Le journaliste Martí Perarnau, sauteur en hauteur et olympien aux Jeux de Moscou de 1980, a diffusé la Coupe du monde de 1987 en catalan avec José María Odriozola comme commentateur. « Je venais de prendre ma retraite et je n'ai pas été surpris par le bilan de Kostadinova. Celui-ci m'a plus surpris car je pense que, d'une certaine manière, Mahuchikh stagnait si l'on prend en compte qu'à 18 ans, elle sautait 2,04 m et n'avait pas réussi à dépasser 2,06 m. Et au moment où sa progression était bloquée, elle était devenue une sauteuse très régulière sur deux mètres – elle dépasse cette hauteur, sans interruption, depuis 2019. Mais améliorer quatre centimètres à la fois, c’est beaucoup.

Perarnau se souvient que la spécialité, en 1987, est venue de Rosemarie Ackermann, la première à sauter deux mètres, toujours avec le style rouleau ventral – face à la barre -, et Sara Simeoni, un centimètre de plus, déjà avec – le dos tourné – . De Mahuchikh souligne qu’apparemment il n’a rien d’exceptionnel. Mais seulement en apparence. « L'Ukrainienne a une course très orthodoxe, avec des foulées très larges, mais elle n'a pas de chevilles de course super agiles ; sauter est une autre affaire. La course d'approche est très orthodoxe mais tout à fait normale. En contrepartie, il a une grande explosivité dans le rythme, bestial. Ce n’est pas non plus Bergqvist qui se cambre d’une manière qui vous donne mal au dos. Son tonnage et son affranchissement sont très orthodoxes, mais rien d'extraordinaire. La clé est la réactivité dans le combat : en très peu de temps, il est capable de déployer une force très puissante. Et le temps de battement doit être très harmonieux avec la force appliquée.

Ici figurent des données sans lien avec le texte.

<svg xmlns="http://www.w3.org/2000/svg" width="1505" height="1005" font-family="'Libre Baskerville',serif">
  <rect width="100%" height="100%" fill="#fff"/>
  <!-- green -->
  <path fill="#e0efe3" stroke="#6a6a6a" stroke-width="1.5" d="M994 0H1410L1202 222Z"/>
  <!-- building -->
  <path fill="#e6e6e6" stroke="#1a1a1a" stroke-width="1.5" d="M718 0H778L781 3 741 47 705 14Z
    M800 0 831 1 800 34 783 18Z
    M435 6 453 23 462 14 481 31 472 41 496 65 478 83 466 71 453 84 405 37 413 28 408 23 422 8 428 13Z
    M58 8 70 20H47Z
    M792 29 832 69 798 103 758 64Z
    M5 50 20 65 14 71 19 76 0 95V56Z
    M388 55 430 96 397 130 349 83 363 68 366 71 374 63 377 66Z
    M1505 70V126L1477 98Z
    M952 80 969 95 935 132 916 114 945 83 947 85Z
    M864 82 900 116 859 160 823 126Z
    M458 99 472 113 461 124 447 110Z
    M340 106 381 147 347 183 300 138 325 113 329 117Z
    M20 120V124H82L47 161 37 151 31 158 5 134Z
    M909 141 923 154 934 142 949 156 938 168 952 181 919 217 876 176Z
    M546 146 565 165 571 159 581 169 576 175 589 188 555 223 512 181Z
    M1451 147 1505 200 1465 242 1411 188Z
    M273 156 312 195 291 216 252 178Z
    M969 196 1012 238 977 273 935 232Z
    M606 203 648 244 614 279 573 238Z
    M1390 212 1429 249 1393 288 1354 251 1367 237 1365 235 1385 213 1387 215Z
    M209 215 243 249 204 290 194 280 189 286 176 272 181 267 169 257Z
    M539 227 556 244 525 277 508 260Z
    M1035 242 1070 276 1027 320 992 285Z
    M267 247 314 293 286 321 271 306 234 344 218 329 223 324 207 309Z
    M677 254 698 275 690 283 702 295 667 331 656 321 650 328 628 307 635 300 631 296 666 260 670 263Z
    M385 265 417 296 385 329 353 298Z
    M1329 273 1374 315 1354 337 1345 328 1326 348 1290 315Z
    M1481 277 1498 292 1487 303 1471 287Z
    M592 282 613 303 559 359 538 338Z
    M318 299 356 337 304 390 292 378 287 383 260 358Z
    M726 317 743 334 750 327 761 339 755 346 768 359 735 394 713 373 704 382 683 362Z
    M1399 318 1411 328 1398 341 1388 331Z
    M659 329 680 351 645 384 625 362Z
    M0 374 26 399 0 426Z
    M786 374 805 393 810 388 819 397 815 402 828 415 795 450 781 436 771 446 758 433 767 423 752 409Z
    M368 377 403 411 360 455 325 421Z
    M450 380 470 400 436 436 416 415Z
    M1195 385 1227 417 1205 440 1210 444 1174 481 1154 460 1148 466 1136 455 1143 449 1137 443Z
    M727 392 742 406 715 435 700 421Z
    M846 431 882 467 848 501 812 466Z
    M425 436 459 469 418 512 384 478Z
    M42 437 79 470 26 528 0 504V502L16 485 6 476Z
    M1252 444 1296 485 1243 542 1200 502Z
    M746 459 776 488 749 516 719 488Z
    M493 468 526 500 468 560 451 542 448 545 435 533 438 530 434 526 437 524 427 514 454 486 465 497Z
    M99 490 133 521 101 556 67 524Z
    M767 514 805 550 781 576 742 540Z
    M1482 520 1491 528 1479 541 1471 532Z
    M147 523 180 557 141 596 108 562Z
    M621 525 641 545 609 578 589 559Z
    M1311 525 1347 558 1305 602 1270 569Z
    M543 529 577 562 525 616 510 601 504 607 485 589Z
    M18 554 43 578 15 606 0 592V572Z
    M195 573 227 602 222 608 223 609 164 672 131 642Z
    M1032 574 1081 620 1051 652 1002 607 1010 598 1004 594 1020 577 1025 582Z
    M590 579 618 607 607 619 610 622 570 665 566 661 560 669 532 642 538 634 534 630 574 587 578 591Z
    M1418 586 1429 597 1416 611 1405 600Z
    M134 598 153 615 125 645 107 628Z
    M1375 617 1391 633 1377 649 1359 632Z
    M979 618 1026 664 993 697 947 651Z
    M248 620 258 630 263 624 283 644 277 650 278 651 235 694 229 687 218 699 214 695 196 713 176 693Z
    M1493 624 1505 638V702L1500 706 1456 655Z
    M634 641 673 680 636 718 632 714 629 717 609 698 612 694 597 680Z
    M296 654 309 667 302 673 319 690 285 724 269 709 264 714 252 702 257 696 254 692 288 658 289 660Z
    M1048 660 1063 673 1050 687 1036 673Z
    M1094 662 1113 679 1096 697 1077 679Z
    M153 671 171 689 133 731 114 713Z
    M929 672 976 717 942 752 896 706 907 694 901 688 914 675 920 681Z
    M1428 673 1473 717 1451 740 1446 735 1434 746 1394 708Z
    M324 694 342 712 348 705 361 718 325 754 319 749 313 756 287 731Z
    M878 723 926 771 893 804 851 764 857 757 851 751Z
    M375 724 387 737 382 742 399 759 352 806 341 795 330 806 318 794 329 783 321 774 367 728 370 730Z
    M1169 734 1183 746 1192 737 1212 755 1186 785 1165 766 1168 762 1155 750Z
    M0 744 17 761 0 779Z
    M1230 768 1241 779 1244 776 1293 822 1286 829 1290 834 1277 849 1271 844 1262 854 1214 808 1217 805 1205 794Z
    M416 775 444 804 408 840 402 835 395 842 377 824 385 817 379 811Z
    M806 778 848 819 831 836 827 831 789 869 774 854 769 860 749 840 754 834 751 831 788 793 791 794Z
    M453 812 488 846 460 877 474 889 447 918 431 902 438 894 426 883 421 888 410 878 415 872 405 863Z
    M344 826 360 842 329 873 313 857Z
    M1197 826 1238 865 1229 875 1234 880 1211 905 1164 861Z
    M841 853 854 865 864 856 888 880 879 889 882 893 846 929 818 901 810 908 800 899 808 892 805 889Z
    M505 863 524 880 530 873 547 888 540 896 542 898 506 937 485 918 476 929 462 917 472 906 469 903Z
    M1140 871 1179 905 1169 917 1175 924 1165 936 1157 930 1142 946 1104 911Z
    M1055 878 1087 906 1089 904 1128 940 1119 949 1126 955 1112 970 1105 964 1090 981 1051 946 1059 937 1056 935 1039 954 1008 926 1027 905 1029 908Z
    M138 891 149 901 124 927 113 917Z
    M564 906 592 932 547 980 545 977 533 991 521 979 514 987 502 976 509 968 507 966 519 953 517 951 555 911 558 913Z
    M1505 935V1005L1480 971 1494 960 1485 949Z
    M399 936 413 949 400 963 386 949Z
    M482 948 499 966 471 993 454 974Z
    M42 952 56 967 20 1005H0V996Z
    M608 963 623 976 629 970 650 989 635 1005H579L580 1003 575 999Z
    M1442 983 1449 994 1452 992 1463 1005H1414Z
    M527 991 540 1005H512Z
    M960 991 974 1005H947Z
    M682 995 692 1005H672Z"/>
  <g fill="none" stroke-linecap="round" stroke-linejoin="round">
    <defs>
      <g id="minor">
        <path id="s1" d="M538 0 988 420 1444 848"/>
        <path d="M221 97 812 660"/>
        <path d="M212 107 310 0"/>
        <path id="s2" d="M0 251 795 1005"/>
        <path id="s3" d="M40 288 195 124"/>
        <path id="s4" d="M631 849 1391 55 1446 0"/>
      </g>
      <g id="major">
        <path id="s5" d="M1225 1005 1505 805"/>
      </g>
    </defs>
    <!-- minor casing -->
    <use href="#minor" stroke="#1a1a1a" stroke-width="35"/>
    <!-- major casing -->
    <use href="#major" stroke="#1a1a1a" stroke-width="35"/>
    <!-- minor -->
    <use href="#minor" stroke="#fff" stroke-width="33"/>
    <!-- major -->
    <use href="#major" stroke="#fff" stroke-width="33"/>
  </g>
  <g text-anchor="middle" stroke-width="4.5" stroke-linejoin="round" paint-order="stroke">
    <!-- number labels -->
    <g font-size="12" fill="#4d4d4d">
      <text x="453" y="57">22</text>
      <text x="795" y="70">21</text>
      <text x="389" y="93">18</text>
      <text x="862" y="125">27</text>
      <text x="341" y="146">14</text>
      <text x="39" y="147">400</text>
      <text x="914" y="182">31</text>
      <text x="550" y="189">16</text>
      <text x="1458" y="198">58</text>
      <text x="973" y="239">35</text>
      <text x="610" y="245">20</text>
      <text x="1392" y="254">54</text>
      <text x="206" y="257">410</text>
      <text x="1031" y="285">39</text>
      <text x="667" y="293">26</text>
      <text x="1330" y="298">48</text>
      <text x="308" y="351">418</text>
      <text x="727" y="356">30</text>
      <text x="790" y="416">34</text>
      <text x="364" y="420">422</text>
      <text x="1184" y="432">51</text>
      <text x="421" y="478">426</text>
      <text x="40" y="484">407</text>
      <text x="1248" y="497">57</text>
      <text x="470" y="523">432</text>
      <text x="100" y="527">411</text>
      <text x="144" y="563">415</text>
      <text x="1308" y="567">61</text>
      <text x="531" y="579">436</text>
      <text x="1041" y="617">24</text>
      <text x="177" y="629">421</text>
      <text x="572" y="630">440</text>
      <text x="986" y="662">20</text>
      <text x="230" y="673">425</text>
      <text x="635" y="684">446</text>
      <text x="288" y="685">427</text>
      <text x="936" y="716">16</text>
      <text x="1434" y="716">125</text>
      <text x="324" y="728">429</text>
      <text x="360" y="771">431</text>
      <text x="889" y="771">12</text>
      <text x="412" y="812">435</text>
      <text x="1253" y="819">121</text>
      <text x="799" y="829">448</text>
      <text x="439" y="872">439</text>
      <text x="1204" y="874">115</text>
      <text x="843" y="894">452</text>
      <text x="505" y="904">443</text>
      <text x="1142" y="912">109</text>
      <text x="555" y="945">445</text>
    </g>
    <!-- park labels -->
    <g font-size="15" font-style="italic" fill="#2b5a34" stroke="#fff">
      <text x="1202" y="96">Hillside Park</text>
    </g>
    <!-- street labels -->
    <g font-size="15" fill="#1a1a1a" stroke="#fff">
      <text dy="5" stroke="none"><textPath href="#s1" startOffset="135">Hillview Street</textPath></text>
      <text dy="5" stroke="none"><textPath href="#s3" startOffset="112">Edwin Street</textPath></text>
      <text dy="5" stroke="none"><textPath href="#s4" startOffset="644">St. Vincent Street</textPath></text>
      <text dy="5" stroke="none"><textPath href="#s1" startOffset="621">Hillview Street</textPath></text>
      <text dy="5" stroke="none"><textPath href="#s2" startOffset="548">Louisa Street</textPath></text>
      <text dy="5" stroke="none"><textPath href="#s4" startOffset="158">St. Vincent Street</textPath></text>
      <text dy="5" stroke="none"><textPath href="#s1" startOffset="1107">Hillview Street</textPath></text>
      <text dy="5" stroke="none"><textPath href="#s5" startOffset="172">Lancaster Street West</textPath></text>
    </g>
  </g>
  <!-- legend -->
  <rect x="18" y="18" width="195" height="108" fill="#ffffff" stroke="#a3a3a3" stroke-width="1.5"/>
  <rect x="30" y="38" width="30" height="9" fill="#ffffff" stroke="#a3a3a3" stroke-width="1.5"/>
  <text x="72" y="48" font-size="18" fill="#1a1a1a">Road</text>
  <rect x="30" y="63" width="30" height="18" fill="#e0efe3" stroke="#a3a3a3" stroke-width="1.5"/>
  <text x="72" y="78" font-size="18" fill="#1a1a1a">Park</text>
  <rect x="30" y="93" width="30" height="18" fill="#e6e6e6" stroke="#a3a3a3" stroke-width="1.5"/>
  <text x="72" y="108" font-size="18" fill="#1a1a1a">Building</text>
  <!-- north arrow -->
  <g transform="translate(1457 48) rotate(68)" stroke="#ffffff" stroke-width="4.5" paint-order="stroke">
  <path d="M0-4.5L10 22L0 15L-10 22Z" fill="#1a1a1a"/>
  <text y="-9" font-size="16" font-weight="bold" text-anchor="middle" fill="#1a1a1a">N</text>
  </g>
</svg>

L'ancien sauteur olympique se souvient également que le record de Kostadinova est arrivé à un moment culminant de l'athlétisme. « C'était la deuxième édition des Coupes du monde et Rome arrivait l'année du mandat de Primo Nebiolo, avec Samaranch qui le soutenait jusqu'à la mort, avec les Jeux de Barcelone à l'horizon… L'Italie était folle. Donc une Coupe du Monde, c'était comme des Jeux Olympiques : c'était la grande fête, le grand événement, et encore plus après deux Jeux avec boycotts. Les États-Unis étaient à leur apogée, l’Union soviétique aussi, l’Allemagne de l’Est aussi, avec ça très sombre… C’était un moment féroce avec encore beaucoup de dopage et très peu de contrôles antidopage, comme on l’a appris plus tard.

Non moins mémorable a été ce dimanche après-midi à Paris, où la Kenyane Faith Kipyegon a dépassé son record du monde de 1 500 m en remportant une belle course avec un temps de 3'49''04 (l'Espagnole Esther Guerrero a terminé douzième après avoir réalisé un temps de 3'59''74, deuxième meilleure marque espagnole). de tous les temps). Par ailleurs, trois hommes, emmenés par l'Algérien Djamel Sedjati, sont passés sous les 1'42's sur 800 mètres.